The average person spends more than half of their day sitting, and the average office worker sits for 15 hours a day. All of this sedentary behavior is bad for your health in more ways than you can imagine. And getting in a daily workout doesn’t make up for all the other hours each day you spend at your desk, in your car or on the couch.

Here are 3 reasons you need to sit less:

Sitting is linked to early death. According to a recent study published in the Annals of Internal Medicine, sitting for excessively long periods of time increases your risk of early death by any cause. The study followed nearly 8,000 adults aged 45 and over for an average of four years and found that the more people sat, the higher the risk.

Sitting can lead to weight gain. Sitting burns less calories than other non-exercise related activities, such as standing, strolling or fidgeting. The fewer calories you burn, the more likely you are to gain weight and the harder it is to lose weight.

Sitting may increase your risk of chronic disease. Sedentary behavior has been shown to increase the risk of type 2 diabetes by 112% and up heart disease risk by 147%. Being overweight or obese, a common factor in people who sit for long periods of time, contributes to many chronic conditions such as heart disease, high blood pressure, high cholesterol, insulin resistance, diabetes and some types of cancer.

So what can you do to improve your health?

Exercising each day isn’t enough.

Even if you are committed to a regular exercise routine, this activity doesn’t make up for the negative consequences of prolonged sitting.
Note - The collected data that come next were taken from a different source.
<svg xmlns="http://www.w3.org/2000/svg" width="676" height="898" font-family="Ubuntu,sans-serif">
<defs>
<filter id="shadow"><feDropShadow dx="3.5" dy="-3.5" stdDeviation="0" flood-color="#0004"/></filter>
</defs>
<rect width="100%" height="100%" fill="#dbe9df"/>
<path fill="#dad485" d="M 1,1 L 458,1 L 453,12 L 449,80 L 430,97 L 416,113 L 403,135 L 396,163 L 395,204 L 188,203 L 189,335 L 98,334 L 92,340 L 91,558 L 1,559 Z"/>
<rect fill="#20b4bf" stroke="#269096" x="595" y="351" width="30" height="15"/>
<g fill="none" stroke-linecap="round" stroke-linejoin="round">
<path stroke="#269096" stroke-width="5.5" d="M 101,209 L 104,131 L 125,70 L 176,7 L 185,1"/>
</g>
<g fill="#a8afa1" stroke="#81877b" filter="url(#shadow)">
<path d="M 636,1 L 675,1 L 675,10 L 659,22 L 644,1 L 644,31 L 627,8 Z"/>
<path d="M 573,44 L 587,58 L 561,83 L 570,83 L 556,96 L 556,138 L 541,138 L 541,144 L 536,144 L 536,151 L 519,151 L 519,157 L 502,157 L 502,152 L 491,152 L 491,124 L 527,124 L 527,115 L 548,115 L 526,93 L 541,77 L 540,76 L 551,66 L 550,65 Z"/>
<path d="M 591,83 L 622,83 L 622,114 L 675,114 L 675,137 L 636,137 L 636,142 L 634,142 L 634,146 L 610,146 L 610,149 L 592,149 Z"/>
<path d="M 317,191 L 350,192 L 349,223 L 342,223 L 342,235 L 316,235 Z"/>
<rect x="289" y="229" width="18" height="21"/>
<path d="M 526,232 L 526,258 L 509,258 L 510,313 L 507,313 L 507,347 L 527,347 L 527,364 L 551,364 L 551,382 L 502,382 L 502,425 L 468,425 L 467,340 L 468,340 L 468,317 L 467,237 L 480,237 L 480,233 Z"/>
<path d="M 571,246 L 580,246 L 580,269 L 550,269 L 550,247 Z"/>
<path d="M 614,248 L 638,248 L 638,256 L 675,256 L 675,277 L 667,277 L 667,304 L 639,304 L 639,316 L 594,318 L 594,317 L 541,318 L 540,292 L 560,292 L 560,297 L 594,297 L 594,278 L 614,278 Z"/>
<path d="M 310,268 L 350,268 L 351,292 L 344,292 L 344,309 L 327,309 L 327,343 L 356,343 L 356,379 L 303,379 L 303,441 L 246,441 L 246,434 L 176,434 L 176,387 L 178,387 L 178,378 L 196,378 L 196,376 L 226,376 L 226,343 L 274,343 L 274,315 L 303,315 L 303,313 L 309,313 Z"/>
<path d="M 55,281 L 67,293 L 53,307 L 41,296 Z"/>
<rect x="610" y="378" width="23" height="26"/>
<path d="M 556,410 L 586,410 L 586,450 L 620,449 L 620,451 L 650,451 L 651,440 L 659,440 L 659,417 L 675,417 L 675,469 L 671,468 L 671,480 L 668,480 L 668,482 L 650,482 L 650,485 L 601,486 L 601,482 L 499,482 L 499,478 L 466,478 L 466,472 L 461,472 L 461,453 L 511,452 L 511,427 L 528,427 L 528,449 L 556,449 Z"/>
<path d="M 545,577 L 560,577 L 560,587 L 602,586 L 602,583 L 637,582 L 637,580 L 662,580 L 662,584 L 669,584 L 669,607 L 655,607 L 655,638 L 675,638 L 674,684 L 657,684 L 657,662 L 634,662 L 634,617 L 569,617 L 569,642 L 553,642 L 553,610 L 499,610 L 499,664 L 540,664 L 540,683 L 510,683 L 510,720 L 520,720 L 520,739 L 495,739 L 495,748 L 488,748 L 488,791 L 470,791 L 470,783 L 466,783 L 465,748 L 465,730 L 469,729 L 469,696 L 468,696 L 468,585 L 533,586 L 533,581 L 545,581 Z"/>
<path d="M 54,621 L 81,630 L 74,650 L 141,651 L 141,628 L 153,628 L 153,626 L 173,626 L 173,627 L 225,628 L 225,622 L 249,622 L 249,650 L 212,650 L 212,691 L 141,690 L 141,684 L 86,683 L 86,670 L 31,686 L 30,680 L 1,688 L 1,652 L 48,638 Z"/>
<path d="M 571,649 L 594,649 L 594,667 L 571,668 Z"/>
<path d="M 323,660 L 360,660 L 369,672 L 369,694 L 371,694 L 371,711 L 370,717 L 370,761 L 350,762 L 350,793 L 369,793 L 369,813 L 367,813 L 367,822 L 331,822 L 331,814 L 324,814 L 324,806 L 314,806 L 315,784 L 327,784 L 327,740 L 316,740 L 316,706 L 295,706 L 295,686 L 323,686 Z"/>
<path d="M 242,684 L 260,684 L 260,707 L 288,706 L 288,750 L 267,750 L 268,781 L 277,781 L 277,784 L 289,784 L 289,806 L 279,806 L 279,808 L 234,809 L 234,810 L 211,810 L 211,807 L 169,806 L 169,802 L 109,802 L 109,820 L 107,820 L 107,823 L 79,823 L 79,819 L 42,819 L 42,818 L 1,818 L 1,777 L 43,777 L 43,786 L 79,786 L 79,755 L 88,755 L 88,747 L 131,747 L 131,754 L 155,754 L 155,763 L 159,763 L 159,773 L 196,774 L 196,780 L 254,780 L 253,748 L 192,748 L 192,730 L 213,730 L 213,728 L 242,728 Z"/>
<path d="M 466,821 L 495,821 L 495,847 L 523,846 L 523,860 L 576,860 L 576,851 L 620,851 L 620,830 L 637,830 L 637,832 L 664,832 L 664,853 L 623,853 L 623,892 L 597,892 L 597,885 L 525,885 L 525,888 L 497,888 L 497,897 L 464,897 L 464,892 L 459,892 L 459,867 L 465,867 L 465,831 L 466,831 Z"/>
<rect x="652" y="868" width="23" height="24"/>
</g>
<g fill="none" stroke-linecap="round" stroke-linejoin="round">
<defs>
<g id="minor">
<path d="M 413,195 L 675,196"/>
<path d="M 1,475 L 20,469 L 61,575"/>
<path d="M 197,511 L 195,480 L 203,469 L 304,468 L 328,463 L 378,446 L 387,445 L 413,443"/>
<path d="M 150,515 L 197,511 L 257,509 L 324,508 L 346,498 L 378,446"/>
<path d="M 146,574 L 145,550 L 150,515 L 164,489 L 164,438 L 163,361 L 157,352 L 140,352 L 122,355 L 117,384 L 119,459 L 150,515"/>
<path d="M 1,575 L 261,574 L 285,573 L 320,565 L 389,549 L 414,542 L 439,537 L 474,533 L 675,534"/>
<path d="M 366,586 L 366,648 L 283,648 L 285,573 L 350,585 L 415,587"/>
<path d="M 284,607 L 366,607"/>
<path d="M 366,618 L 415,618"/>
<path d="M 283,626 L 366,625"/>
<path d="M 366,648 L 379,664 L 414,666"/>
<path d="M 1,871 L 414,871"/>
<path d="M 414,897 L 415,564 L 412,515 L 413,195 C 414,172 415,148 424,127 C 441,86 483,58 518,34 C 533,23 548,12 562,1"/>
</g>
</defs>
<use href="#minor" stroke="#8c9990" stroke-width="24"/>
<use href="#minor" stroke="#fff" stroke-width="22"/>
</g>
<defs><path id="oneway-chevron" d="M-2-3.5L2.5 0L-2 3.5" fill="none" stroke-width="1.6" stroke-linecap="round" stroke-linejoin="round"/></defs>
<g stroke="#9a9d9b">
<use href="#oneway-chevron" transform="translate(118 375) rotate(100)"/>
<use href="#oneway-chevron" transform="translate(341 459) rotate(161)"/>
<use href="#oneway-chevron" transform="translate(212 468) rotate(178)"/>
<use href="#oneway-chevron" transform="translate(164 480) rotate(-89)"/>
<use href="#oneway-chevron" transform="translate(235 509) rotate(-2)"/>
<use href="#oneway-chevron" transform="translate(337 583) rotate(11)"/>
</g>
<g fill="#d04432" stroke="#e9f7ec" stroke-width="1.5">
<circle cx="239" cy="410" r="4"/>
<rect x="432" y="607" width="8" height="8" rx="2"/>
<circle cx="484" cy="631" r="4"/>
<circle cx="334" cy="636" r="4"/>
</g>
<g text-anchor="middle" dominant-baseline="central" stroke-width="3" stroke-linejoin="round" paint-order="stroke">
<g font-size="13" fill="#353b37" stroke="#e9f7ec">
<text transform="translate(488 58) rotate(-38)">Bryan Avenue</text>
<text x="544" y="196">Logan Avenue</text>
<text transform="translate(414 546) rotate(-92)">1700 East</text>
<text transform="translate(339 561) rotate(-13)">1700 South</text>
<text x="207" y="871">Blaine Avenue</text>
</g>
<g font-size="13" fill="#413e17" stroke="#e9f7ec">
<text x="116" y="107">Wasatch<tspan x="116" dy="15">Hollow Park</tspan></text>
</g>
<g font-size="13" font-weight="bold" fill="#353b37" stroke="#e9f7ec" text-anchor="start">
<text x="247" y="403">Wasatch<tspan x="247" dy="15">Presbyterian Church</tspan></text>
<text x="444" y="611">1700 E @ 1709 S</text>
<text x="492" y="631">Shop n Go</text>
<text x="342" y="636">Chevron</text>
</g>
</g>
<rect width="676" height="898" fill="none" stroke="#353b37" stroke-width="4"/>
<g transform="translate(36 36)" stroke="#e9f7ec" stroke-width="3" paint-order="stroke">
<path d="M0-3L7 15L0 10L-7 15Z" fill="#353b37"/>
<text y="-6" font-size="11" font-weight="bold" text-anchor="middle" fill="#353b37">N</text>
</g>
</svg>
Numerous studies have found that the health effects of sitting too much occur regardless of how much exercise you participate in.

Get up periodically and move. For every 30 minutes of consecutive sitting, aim to get up and move for 5 minutes. Walk to a coworker’s desk instead of emailing, pace as you talk on the phone, march in place during television commercials or take a walk during your lunch hour. You don’t have to engage in intense physical activity during these short bursts of non-sitting time. Just do something physical that gets you in an upright position and moving.